Say, “I’m SORRY!”
So, I overheard a mother with her toddler, this afternoon. The child had done something to offend her mother. The mother, wanting to teach her daughter something, said, “You hurt my feelings. Say, ‘I’m sorry’.” The small girl refused to apologize, which made her mother angry. “I said, ‘Say I’m sorry’.” There was no high-pitched response. “You say it or else.” Still no response. “One. Two. Three.” One second pause and then, “Whaaaa!” The mother had taken away her daughter’s prized possession.
Um… what lesson were we teaching here?
Was she trying to teach love and compassion? How to show love and respect to another?

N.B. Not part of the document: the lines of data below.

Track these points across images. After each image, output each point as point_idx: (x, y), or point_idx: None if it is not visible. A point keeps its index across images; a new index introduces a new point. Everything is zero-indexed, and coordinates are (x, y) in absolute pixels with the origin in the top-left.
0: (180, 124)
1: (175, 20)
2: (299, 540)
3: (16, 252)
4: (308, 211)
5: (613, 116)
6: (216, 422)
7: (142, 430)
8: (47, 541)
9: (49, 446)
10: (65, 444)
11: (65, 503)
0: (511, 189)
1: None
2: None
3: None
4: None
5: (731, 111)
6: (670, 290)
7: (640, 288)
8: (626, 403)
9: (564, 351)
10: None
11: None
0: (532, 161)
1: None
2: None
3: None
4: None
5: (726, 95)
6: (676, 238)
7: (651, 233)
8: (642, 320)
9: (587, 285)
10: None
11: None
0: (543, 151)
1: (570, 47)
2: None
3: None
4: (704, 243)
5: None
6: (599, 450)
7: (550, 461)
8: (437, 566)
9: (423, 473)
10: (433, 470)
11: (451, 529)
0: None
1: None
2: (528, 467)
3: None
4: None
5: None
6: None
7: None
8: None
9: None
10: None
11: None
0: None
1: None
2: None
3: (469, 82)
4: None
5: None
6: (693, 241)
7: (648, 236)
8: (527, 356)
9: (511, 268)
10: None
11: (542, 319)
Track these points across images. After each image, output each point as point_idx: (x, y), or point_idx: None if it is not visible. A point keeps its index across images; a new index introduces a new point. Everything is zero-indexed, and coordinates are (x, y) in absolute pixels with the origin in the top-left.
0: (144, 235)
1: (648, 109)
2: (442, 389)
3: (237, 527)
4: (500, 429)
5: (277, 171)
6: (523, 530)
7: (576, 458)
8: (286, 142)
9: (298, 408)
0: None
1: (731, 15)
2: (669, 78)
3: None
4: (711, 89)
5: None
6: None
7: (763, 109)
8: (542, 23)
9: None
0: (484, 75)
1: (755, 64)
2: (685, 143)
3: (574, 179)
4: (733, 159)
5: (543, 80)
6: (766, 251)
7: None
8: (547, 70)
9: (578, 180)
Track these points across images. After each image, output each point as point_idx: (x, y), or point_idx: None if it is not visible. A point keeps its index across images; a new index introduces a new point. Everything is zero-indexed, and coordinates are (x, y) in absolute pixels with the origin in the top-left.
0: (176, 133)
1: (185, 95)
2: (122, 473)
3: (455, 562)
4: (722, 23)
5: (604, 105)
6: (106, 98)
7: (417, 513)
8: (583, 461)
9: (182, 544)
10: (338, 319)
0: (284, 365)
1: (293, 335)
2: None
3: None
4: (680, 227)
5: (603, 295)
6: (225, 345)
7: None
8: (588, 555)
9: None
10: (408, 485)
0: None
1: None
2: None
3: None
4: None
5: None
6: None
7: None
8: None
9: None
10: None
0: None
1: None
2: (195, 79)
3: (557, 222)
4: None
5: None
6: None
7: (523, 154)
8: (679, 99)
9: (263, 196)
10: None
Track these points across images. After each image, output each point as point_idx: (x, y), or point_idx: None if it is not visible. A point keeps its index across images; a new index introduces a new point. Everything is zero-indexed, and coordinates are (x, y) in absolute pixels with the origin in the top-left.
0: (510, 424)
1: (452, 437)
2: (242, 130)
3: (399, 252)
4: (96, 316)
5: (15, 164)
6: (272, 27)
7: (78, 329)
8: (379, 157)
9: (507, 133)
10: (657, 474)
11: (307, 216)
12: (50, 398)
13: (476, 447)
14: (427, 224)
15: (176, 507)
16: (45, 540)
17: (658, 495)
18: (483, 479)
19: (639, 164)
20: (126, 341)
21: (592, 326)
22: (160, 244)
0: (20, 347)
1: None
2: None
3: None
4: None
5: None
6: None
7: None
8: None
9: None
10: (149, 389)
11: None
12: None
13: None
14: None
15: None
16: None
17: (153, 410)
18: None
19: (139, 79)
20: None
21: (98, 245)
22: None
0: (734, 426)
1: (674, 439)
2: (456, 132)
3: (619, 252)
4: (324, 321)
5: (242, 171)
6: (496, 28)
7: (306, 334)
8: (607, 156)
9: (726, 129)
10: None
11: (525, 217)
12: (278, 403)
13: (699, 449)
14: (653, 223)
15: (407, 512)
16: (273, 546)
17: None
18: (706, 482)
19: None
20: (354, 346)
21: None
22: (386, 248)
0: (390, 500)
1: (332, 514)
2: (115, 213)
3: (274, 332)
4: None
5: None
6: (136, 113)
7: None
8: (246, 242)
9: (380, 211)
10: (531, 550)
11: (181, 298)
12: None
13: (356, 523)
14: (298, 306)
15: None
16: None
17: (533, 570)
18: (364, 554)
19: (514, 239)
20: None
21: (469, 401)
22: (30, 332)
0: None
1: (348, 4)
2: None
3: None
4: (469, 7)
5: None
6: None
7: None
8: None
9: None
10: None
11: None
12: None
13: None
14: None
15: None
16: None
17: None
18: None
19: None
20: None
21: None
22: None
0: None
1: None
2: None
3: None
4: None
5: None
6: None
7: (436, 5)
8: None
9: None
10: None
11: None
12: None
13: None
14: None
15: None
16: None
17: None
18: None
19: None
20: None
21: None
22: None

Or was she trying to teach her impressionable child that taking things away from others will help you get your way? Or that if someone hurts you, you should hurt them back?
Don’t get me wrong – I am far from the perfect parent. When my kids were that little, I shudder to think of the things I did to them. I’ve learned a few things along the way. I should be a pretty darned good parent about the time my kids graduate – college.
I would like to think that I’ve taught by example for the most part. I’ve tried to avoid corporal punishment, whenever possible. I try to teach with love. I fall short, more often than I’d like. But I try. Maybe I shouldn’t judge the mother I overheard today. Maybe she was having an off day. After all, nobody’s perfect.
Can I treat others at least as well as I treat my children? Granted, I love them unconditionally (even though I don’t always like them), but couldn’t I love another human as much as I love them? If I were to get into a romantic relationship, can I enter it with love, compassion, and respect? Or would fear and anger overpower everything else?
Thinking about it – staying single is so much easier!